One by one a few others began to drift in. Stark couldn’t tell how many. He understood it would be
inappropriate
to turn round and look. He had been invited in, as a guest. But he was also at their mercy. He had considered informing Lavery where he was going and then at the last minute decided against. If something went wrong, the
sergeant
would guess soon enough where to start looking. And he did not expect anything to go wrong. He had not come unarmed.

‘You’ve all heard what Mr Ransom has told us about this young man’s father, who he was and what he did for the movement.’ Canon Rye was standing at the front of the little room as if he was preparing to say mass.

There was a rumbled murmur of assent. Stark understood that the old blind man had some sort of venerable status in the group but, for obvious reasons perhaps, his approval was not considered sufficient in itself. These were men of an altogether different complexion. And a very different generation,

A man seated just behind Stark said: ‘I’m not sure about this. It’s a funny moment for somebody just to turn up on your doorstep, Canon, immediately after what happened to Michael’. The canon looked away and dropped his head. Stark saw him wipe away a tear. ‘And anyway, I’ve heard stuff. About his father. There’s stories and then there’s stories.’

‘That’ll do,’ said a big man in the corner, speaking with a broad Dorset accent. ‘But you’ll just cause more problems than you might solve.’

The man reddened. He was not to give up.

‘Has anyone even searched him this morning. He might
be carrying a wire for the DoSSers.’ A couple of men from the sides moved towards Stark as if preparing to pat him down. Which would not reveal a hidden microphone but would certainly uncover a police issue revolver.

‘Wait a minute,’ said Stark. ‘I’ve come here on my own. You know who I am. Maybe more than I know myself.’ He wasn’t sure how sincere he sounded.

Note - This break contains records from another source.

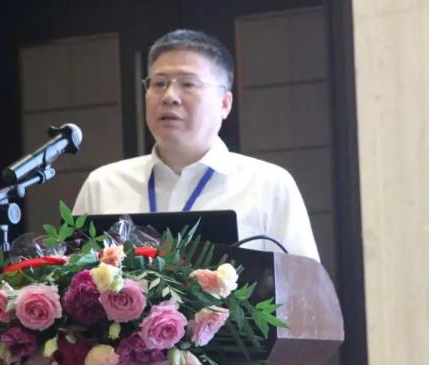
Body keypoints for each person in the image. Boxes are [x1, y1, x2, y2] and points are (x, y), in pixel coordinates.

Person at [73, 29, 319, 261]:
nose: (169, 96)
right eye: (159, 83)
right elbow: (69, 280)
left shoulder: (268, 185)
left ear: (224, 104)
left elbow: (303, 287)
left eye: (188, 84)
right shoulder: (103, 186)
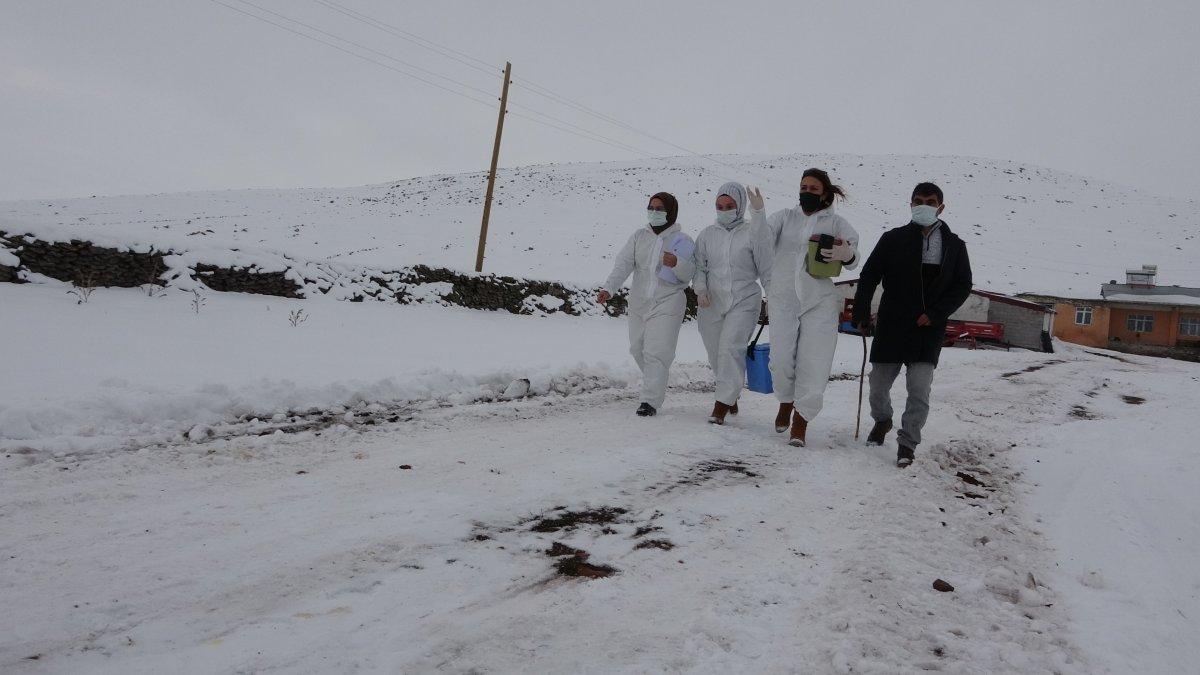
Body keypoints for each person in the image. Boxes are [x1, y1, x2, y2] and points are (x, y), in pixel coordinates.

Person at [852, 182, 972, 467]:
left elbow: (962, 285)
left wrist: (936, 313)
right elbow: (869, 276)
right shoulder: (892, 239)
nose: (924, 205)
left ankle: (907, 443)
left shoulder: (955, 246)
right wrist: (860, 312)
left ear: (941, 207)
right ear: (910, 204)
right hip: (892, 323)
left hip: (928, 329)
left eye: (930, 201)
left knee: (919, 390)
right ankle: (882, 420)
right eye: (918, 200)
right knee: (878, 386)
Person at [749, 169, 859, 446]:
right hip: (783, 299)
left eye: (813, 188)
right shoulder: (785, 217)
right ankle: (785, 400)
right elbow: (760, 241)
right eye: (803, 187)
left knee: (814, 362)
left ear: (824, 192)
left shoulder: (836, 223)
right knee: (780, 360)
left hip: (818, 301)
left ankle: (802, 418)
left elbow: (853, 255)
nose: (806, 192)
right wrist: (759, 213)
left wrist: (846, 254)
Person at [598, 192, 696, 417]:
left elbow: (690, 274)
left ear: (670, 212)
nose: (654, 212)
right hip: (640, 301)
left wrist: (677, 263)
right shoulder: (639, 236)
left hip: (669, 301)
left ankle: (649, 401)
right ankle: (657, 377)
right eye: (651, 207)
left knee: (656, 351)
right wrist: (608, 288)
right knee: (637, 348)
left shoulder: (682, 240)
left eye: (659, 209)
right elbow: (623, 264)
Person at [693, 182, 773, 425]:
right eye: (719, 206)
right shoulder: (707, 234)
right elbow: (699, 266)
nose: (724, 210)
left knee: (730, 348)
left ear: (739, 207)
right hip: (712, 302)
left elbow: (766, 265)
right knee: (715, 352)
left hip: (744, 299)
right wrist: (701, 290)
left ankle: (721, 405)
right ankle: (730, 394)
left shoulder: (752, 233)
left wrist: (772, 297)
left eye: (729, 206)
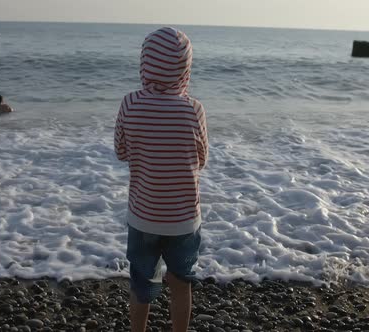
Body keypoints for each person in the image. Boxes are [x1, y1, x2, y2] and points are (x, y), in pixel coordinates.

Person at [114, 27, 209, 332]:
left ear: (145, 63)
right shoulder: (194, 110)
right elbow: (202, 158)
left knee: (142, 285)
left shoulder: (129, 104)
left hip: (143, 217)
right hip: (183, 220)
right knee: (182, 284)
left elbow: (121, 151)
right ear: (185, 68)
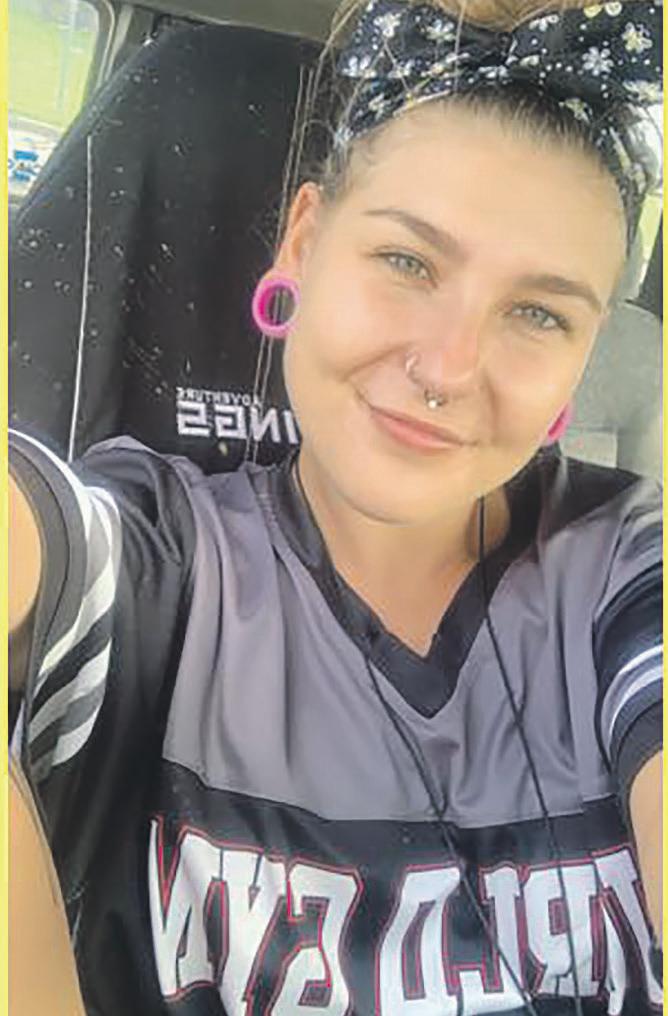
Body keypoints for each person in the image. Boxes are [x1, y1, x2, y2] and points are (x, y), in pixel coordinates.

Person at [8, 0, 662, 1013]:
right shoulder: (155, 567)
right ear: (303, 243)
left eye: (537, 313)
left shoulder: (621, 564)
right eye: (407, 262)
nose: (447, 368)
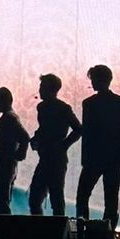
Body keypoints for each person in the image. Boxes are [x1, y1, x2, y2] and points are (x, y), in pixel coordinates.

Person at [75, 65, 120, 229]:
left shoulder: (89, 104)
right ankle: (109, 231)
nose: (93, 83)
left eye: (94, 79)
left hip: (94, 158)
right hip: (114, 156)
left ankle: (82, 229)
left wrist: (85, 159)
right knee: (111, 197)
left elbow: (88, 134)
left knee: (83, 195)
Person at [28, 73, 82, 216]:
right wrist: (36, 138)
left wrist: (64, 146)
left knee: (54, 199)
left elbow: (78, 129)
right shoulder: (42, 107)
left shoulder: (63, 108)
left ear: (50, 89)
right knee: (37, 198)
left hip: (56, 159)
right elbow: (44, 129)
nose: (39, 90)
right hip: (46, 157)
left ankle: (55, 234)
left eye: (42, 87)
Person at [0, 86, 30, 218]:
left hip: (5, 164)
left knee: (0, 202)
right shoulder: (9, 117)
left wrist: (19, 155)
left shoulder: (9, 118)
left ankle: (4, 234)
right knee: (1, 201)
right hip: (6, 163)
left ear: (4, 101)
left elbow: (24, 137)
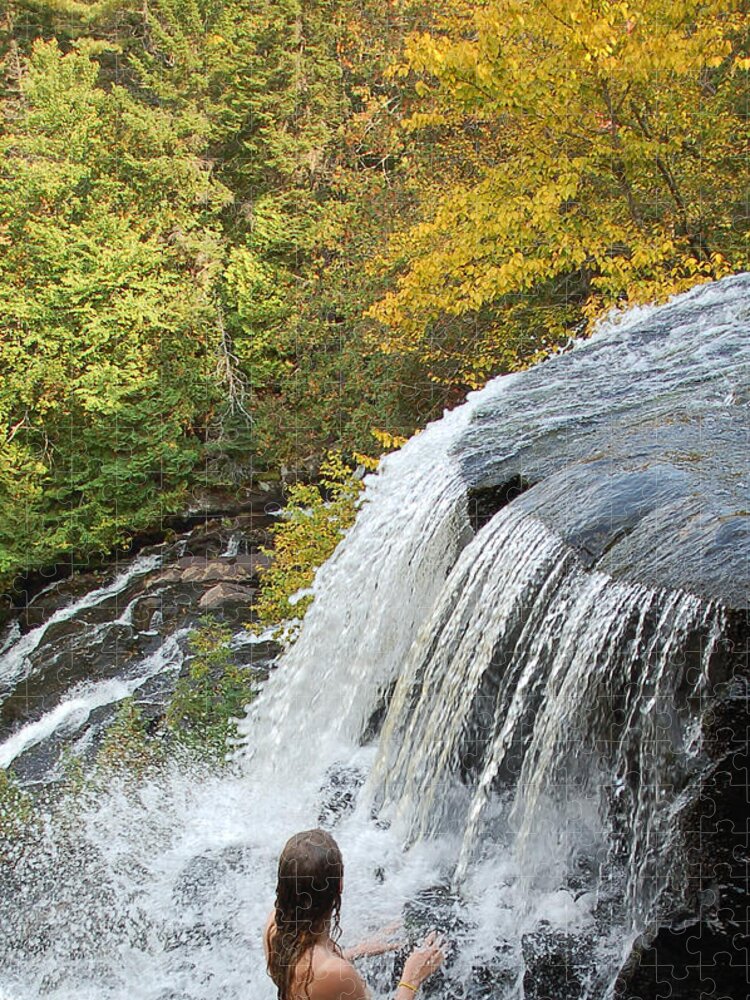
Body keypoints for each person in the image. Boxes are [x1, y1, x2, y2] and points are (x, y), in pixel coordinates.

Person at [264, 828, 446, 1000]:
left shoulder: (275, 925)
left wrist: (356, 951)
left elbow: (305, 971)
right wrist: (411, 979)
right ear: (339, 886)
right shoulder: (336, 972)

He wasn’t sure how sincere he was. But he wanted to avoid being frisked if at all possible. The two lads stopped in their tracks, partly
distracted
by someone else entering the room at the far end.

The man seated behind Stark hadn’t noticed and wasn’t going to be put off his stride.

‘We might – and I say “might” know
who
you are – but we don’t know
what
you are. I say we wait until Malcolm gets here.’

‘I’m here,’ the new arrival said. Loudly. ‘And I know what he is.’

Stark recognised the voice, but only vaguely. He turned round to see a large, middle-aged man in a leather bomber jacket. The face too seemed oddly familiar: thick spectacles, floppy greasy hair, and flabby age-spotted hands. He was staring at Stark as if he were the incarnation of Satan. One of the tough kids moved towards him.

A scream sounded above them. A clatter of boots on the stone stairs and then Harry Stark’s head exploded and his world was engulfed in darkness.